>>>>>
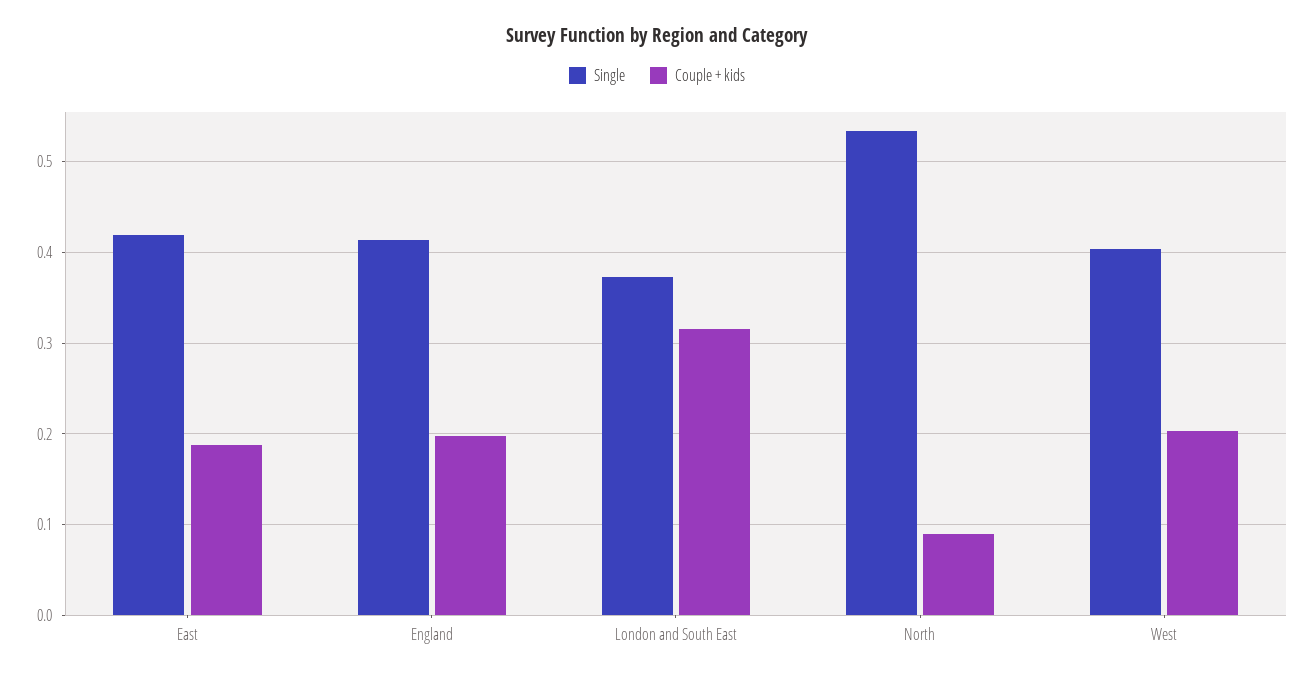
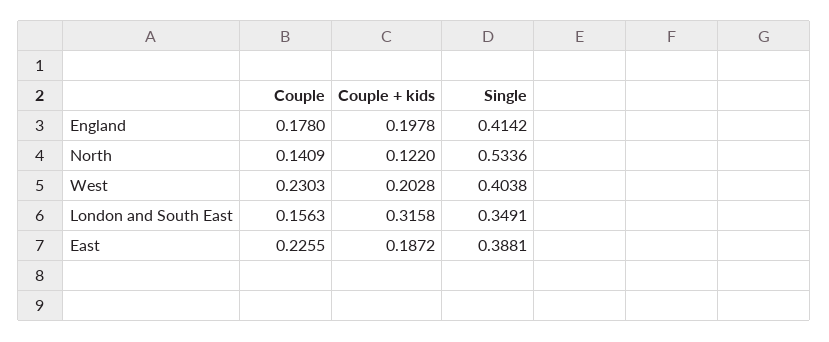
  {
    "Single": {
-     "East": 0.42,
+     "East": 0.3881,
      "England": 0.4142,
-     "London and South East": 0.37,
+     "London and South East": 0.3491,
      "North": 0.5336,
      "West": 0.4038
    },
    "Couple + kids": {
      "East": 0.1872,
      "England": 0.1978,
      "London and South East": 0.3158,
-     "North": 0.09,
+     "North": 0.122,
      "West": 0.2028
-   }
+   },
+   "Couple": {
+     "England": 0.178,
+     "North": 0.1409,
+     "West": 0.2303,
+     "London and South East": 0.1563,
+     "East": 0.2255
+   }
  }

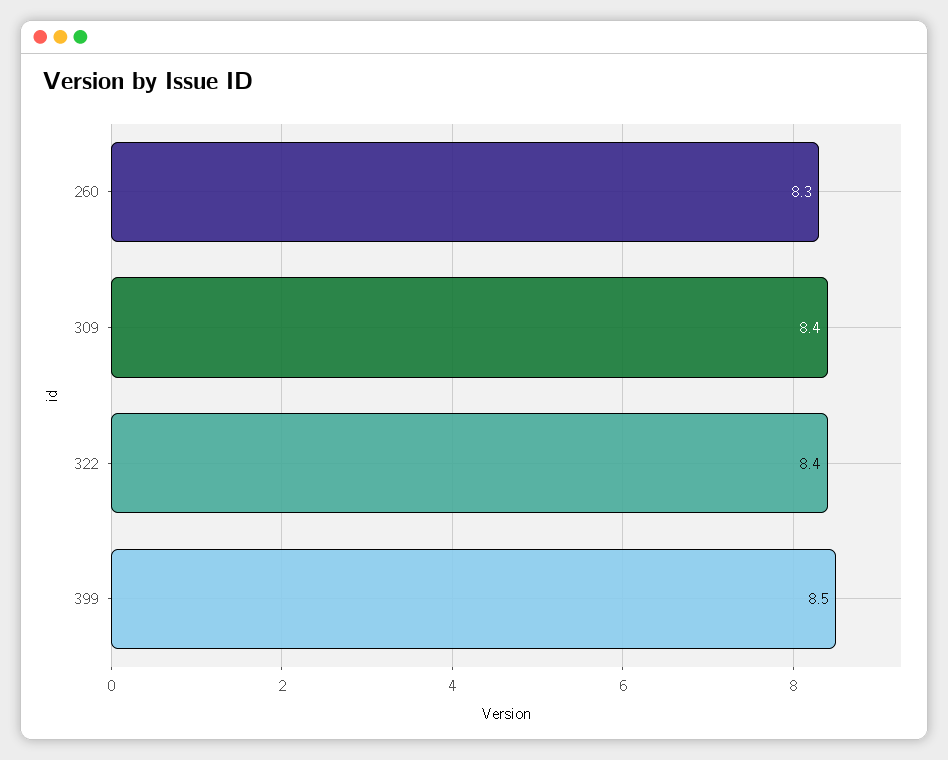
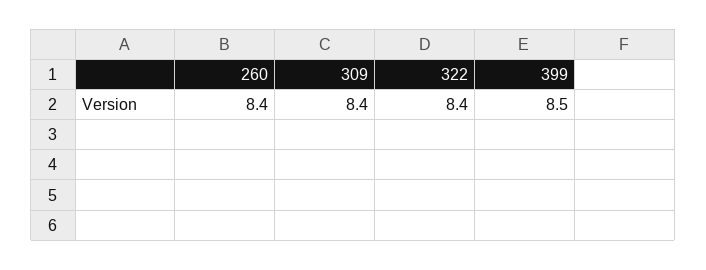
  {
-   "260": 8.3,
+   "260": 8.4,
    "309": 8.4,
    "322": 8.4,
    "399": 8.5
  }

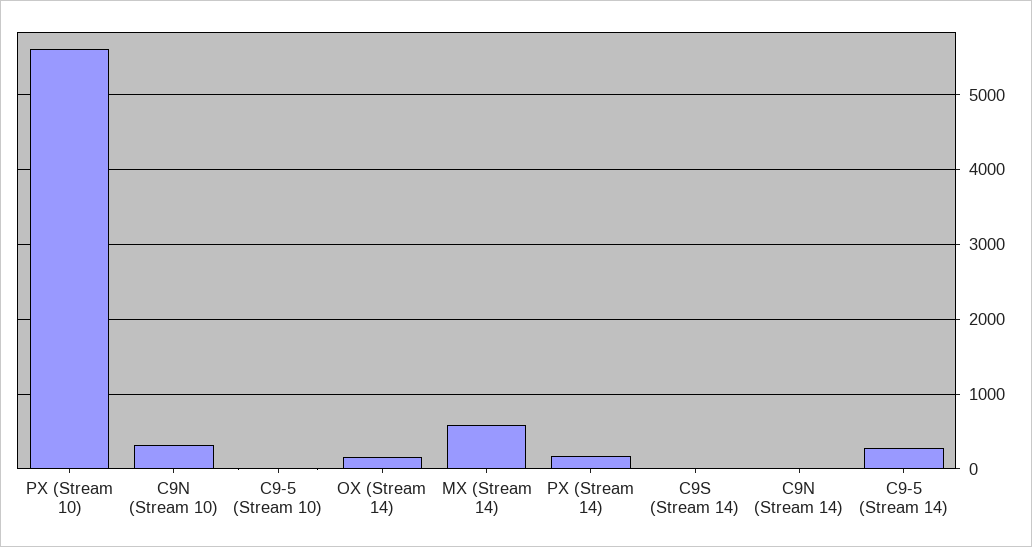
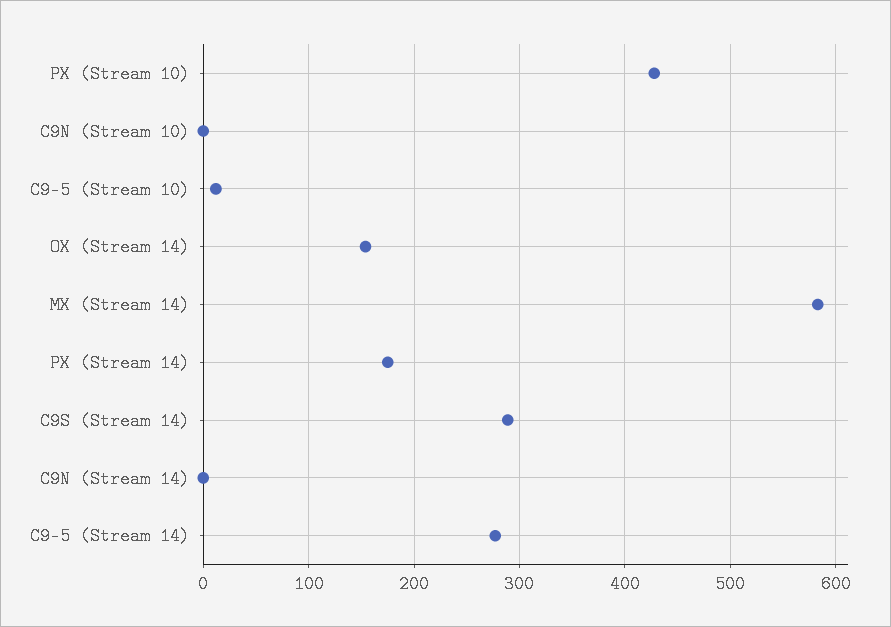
  {
-   "PX (Stream 10)": 5600,
+   "PX (Stream 10)": 430,
-   "C9N (Stream 10)": 300,
+   "C9N (Stream 10)": 0,
    "C9-5 (Stream 10)": 10,
    "OX (Stream 14)": 150,
    "MX (Stream 14)": 580,
    "PX (Stream 14)": 180,
-   "C9S (Stream 14)": 0,
+   "C9S (Stream 14)": 290,
    "C9N (Stream 14)": 0,
    "C9-5 (Stream 14)": 280
  }

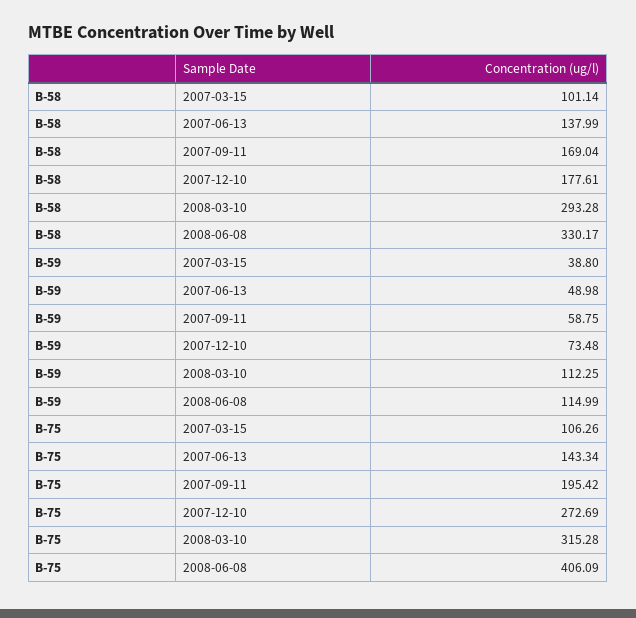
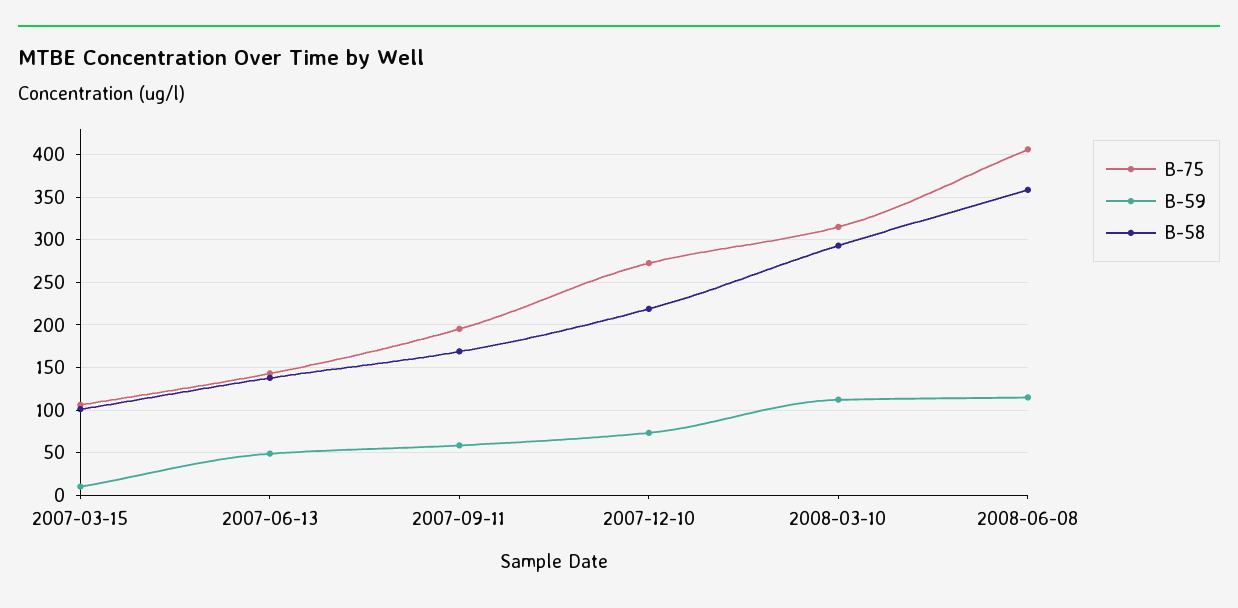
  {
    "B-58": {
      "2007-03-15": 101.14,
      "2007-06-13": 137.99,
      "2007-09-11": 169.04,
-     "2007-12-10": 177.61,
+     "2007-12-10": 220,
      "2008-03-10": 293.28,
-     "2008-06-08": 330.17
+     "2008-06-08": 360
    },
    "B-59": {
-     "2007-03-15": 38.8,
+     "2007-03-15": 10,
      "2007-06-13": 48.98,
      "2007-09-11": 58.75,
      "2007-12-10": 73.48,
      "2008-03-10": 112.25,
      "2008-06-08": 114.99
    },
    "B-75": {
      "2007-03-15": 106.26,
      "2007-06-13": 143.34,
      "2007-09-11": 195.42,
      "2007-12-10": 272.69,
      "2008-03-10": 315.28,
      "2008-06-08": 406.09
    }
  }

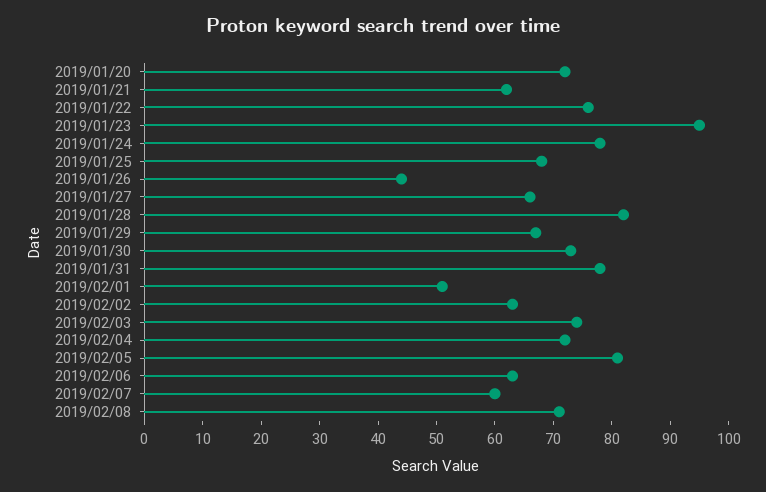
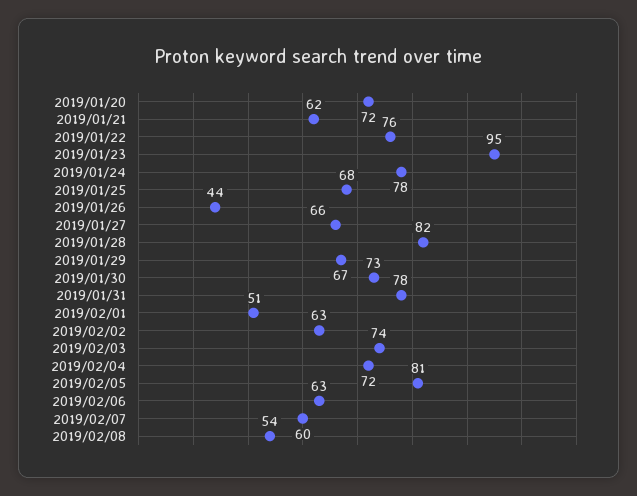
  {
    "2019/01/20": 72,
    "2019/01/21": 62,
    "2019/01/22": 76,
    "2019/01/23": 95,
    "2019/01/24": 78,
    "2019/01/25": 68,
    "2019/01/26": 44,
    "2019/01/27": 66,
    "2019/01/28": 82,
    "2019/01/29": 67,
    "2019/01/30": 73,
    "2019/01/31": 78,
    "2019/02/01": 51,
    "2019/02/02": 63,
    "2019/02/03": 74,
    "2019/02/04": 72,
    "2019/02/05": 81,
    "2019/02/06": 63,
    "2019/02/07": 60,
-   "2019/02/08": 70
+   "2019/02/08": 54
  }

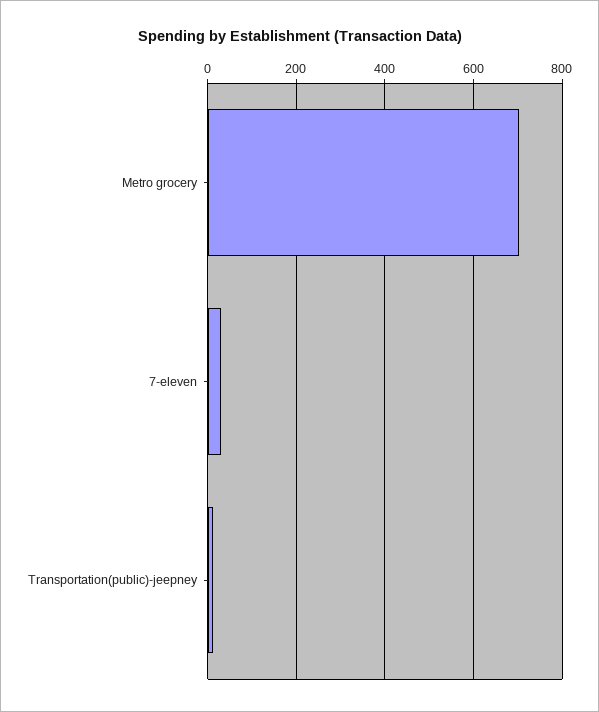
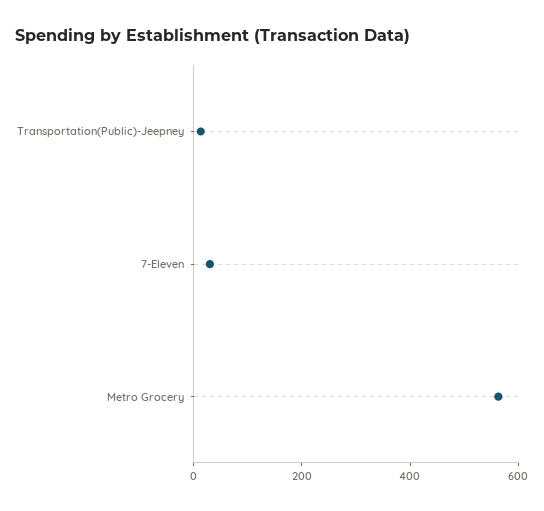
  {
-   "Metro grocery": 700,
+   "Metro grocery": 550,
    "7-eleven": 40,
    "Transportation(public)-jeepney": 20
  }

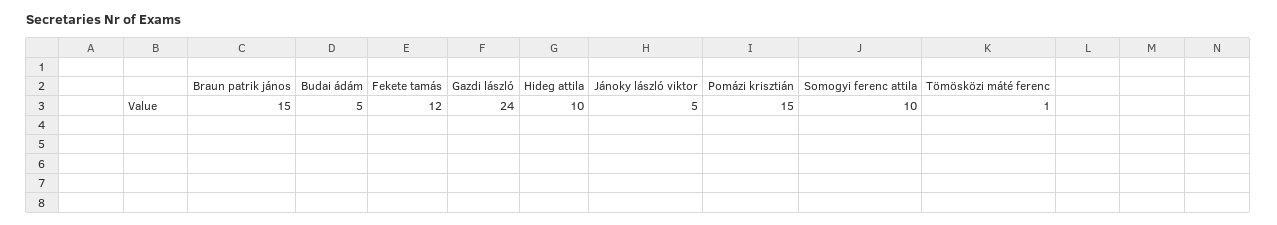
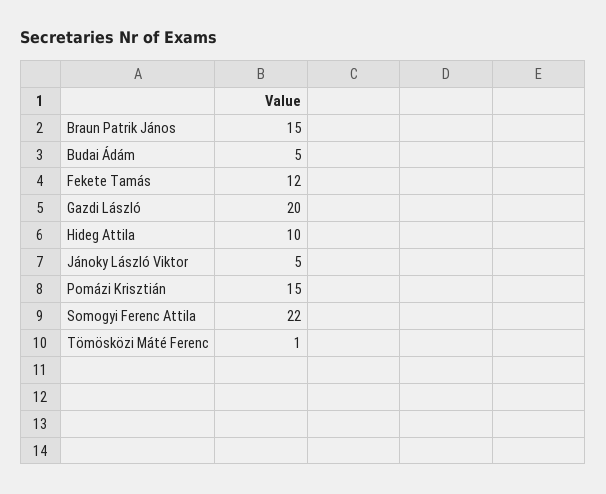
  {
    "Braun patrik jános": 15,
    "Budai ádám": 5,
    "Fekete tamás": 12,
-   "Gazdi lászló": 24,
+   "Gazdi lászló": 20,
    "Hideg attila": 10,
    "Jánoky lászló viktor": 5,
    "Pomázi krisztián": 15,
-   "Somogyi ferenc attila": 10,
+   "Somogyi ferenc attila": 22,
    "Tömösközi máté ferenc": 1
  }

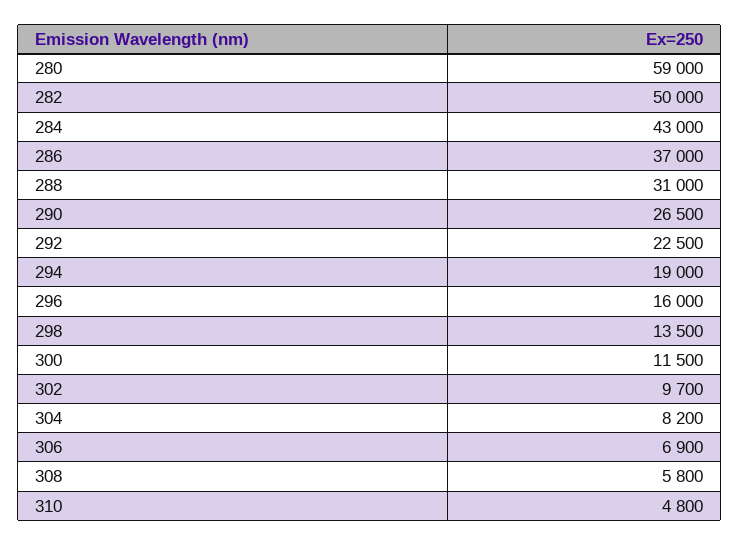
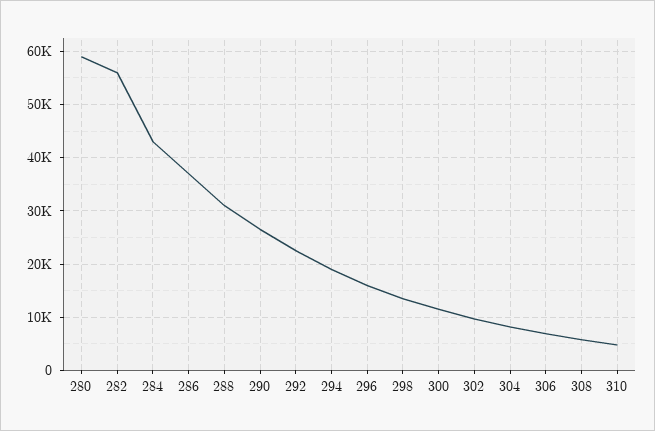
  {
    "280": 59000,
-   "282": 50000,
+   "282": 56000,
    "284": 43000,
    "286": 37000,
    "288": 31000,
    "290": 26500,
    "292": 22500,
    "294": 19000,
    "296": 16000,
    "298": 13500,
    "300": 11500,
    "302": 9700,
    "304": 8200,
    "306": 6900,
    "308": 5800,
    "310": 4800
  }

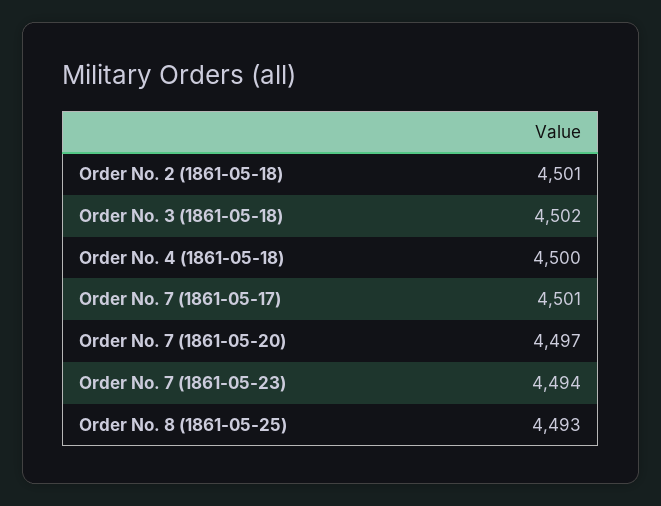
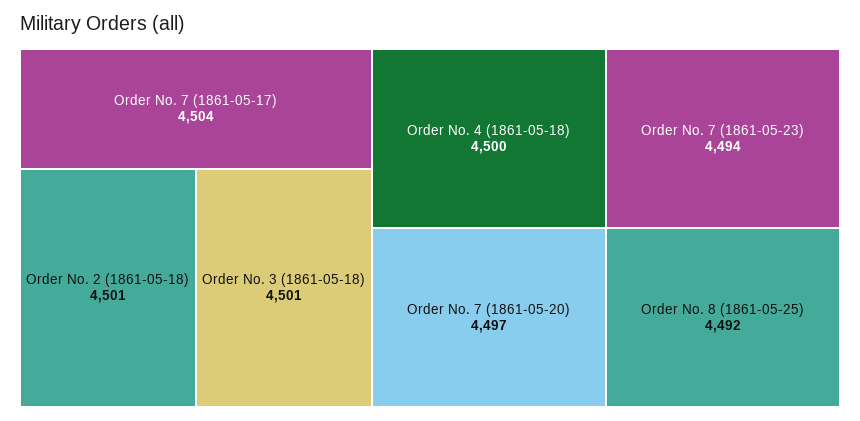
  {
    "Order No. 2 (1861-05-18)": 4501,
-   "Order No. 3 (1861-05-18)": 4502,
+   "Order No. 3 (1861-05-18)": 4501,
    "Order No. 4 (1861-05-18)": 4500,
-   "Order No. 7 (1861-05-17)": 4501,
+   "Order No. 7 (1861-05-17)": 4504,
    "Order No. 7 (1861-05-20)": 4497,
    "Order No. 7 (1861-05-23)": 4494,
-   "Order No. 8 (1861-05-25)": 4493
+   "Order No. 8 (1861-05-25)": 4492
  }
<<<<<
## JOB:
In the records above, locate every line with the string "Somogyi" and copy it.

## WORKED SOLUTION:
-   "Somogyi ferenc attila": 10,
+   "Somogyi ferenc attila": 22,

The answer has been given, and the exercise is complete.